◆ **Text for analysis**:
Hi, I have researched this area for the past few months(master degree), and based on all the experiments I tried, my advice is to try the models which are good for "alignment"
In some exp, I tried using an asr model to recognise the non-native speakers' phoneme sequences, then used the toolkit extracted from FestivalTTS to get the "correct" phoneme sequence of the English sentence, finally i directly compare these 2 sequences to find the errors. The problem is, usually the phoneme recognition result is poor, and there is a trade-off between asr and error detection tasks, if I did well in asr tasks, my asr model would learn to "correct the errors" itself, which means even the non-native speakers are speaking not very accuratly, sometimes the asr model still learns to generate the correct phoneme. Such situations make the directly-compare-phoneme-seq method unreliable.
Then I tried the traditional "gop"(goodness of pronunciation) methods, I strongly recommend you read those relative papers.
Usually it needs a model to do force-alignment first, and then calculate a gop of each phoneme, the simplest way is to set a threshold, if gop is higher than the threshold, the phoneme is wrong, otherwise it's correct. Some paper use gops as phonemes' features, and train a error classification model (if you have enough labelled data), but I don't think this is a good idea, because it's hard to label the data(try listen to a non-native speaker's audio and label which phoneme is right or wrong, you'll know how hard it is) and different people have different ideas of "what is a good/bad pronunciation".

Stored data
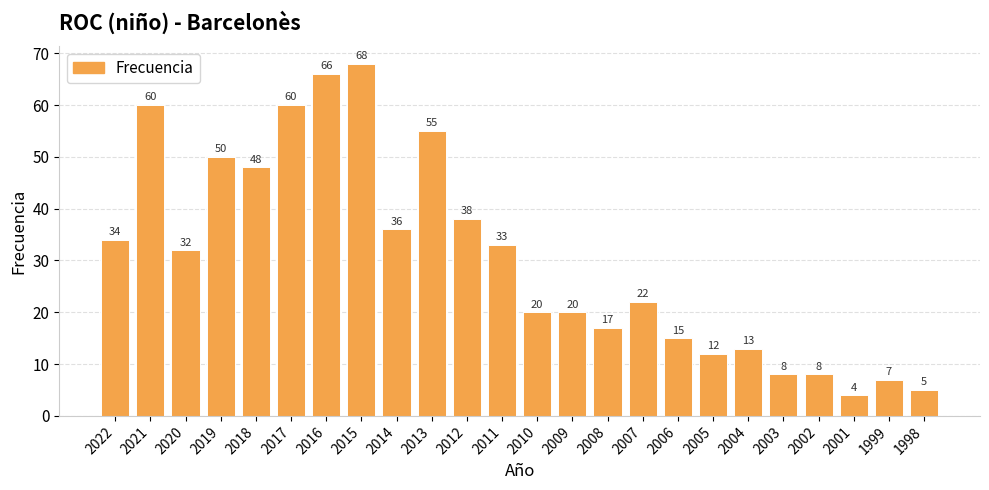

At which label does the data first exceed 32?

2022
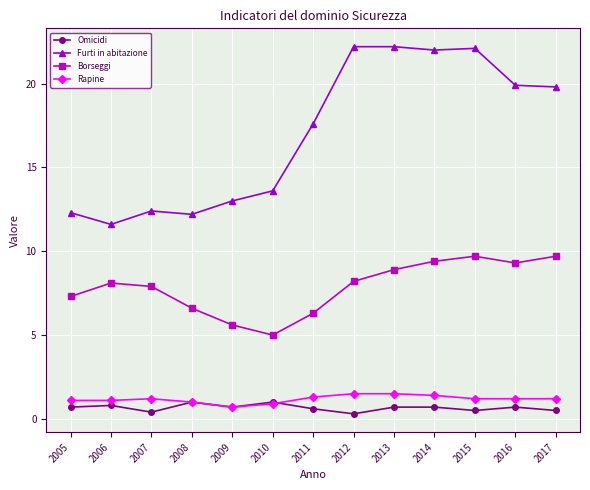

At which label does Rapine first exceed 1?

2005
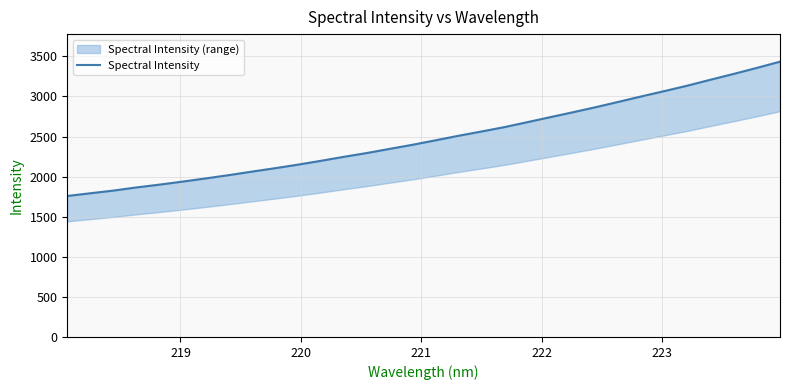

Count the number of categories in the chart.

32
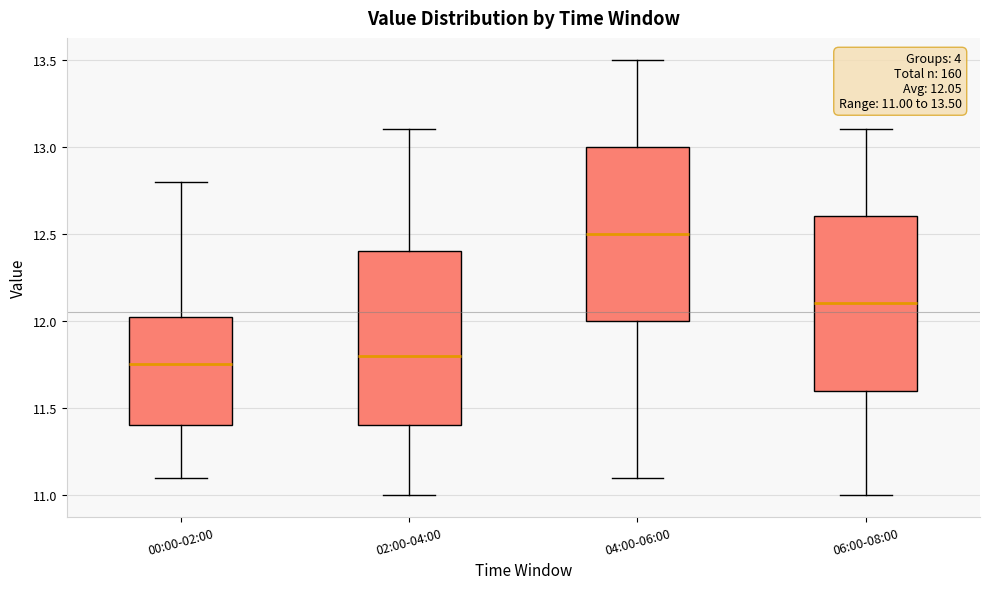

Which box's median line is the highest?

04:00-06:00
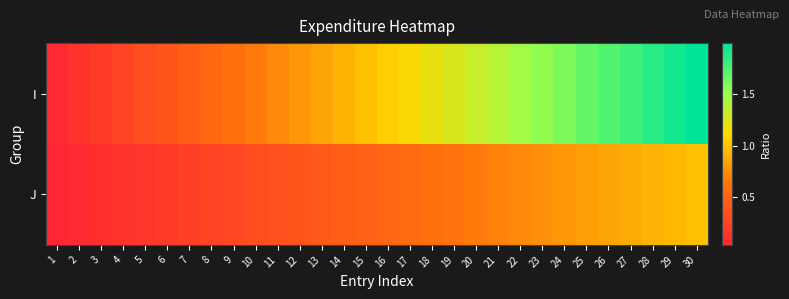

Reading left to right, transcribe all the data shown in this chart.

I: 1=0.1	2=0.1	3=0.2	4=0.3	5=0.3	6=0.4	7=0.5	8=0.5	9=0.6	10=0.7	11=0.7	12=0.8	13=0.9	14=0.9	15=1.0	16=1.1	17=1.1	18=1.2	19=1.3	20=1.3	21=1.4	22=1.5	23=1.5	24=1.6	25=1.7	26=1.7	27=1.8	28=1.9	29=1.9	30=2.0
J: 1=0.0	2=0.1	3=0.1	4=0.1	5=0.2	6=0.2	7=0.2	8=0.3	9=0.3	10=0.3	11=0.4	12=0.4	13=0.4	14=0.5	15=0.5	16=0.5	17=0.6	18=0.6	19=0.6	20=0.7	21=0.7	22=0.7	23=0.8	24=0.8	25=0.8	26=0.9	27=0.9	28=0.9	29=1.0	30=1.0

◆ **Tasks to perform**:
A - Answer these questions using the forum post on pronunciation error detection:
(i) What was used to get the "correct" phoneme sequence of the English sentence?
(ii) What does "gop" stand for?
(iii) What does the gop approach usually require a model to do first?
B - Could you substitute "language learners" for "non-native speakers" in the forum post on pronunciation error detection and write out the stretch from "Hi, I have researched" through "directly-compare-phoneme-seq method unreliable." with that change?
C - Would you continue the forum post on pronunciation error detection from where it stops?

◆ **Results for each task**:
A -
(i) The toolkit extracted from FestivalTTS.
(ii) Goodness of pronunciation.
(iii) Force-alignment.

B -
Hi, I have researched this area for the past few months(master degree), and based on all the experiments I tried, my advice is to try the models which are good for "alignment"
In some exp, I tried using an asr model to recognise the language learners' phoneme sequences, then used the toolkit extracted from FestivalTTS to get the "correct" phoneme sequence of the English sentence, finally i directly compare these 2 sequences to find the errors. The problem is, usually the phoneme recognition result is poor, and there is a trade-off between asr and error detection tasks, if I did well in asr tasks, my asr model would learn to "correct the errors" itself, which means even the language learners are speaking not very accuratly, sometimes the asr model still learns to generate the correct phoneme. Such situations make the directly-compare-phoneme-seq method unreliable.

C -
As for the dataset, i mixed the non-native and native(librispeech) public english dataset into a giant combined corpora to train my model.
If you want to try the "gop" based methods, then you should focus on those models good for "force-alignment". Some state-of-the-art models, like lstm/ctc, are not designed for "alignment". I tried a ctc model once, it has very low WER on the librispeech test_clean set(around 4%), but i found out the alignment results on the same data set are very bad(now I know it's partly because lstm has the time-delay problem). I'm using a tdnn model now, and it works well (there are many tdnn receipts in kaldi, maybe you can take a look at egs/fisher_english/s5/local/chain/run_tdnn.sh)
It's hard to do pronunciation detection, I tried my best, but I think the final performance is faaaaar from satisfying...Anyway, I believe you'll learn a lot from your project.
Hope it helps.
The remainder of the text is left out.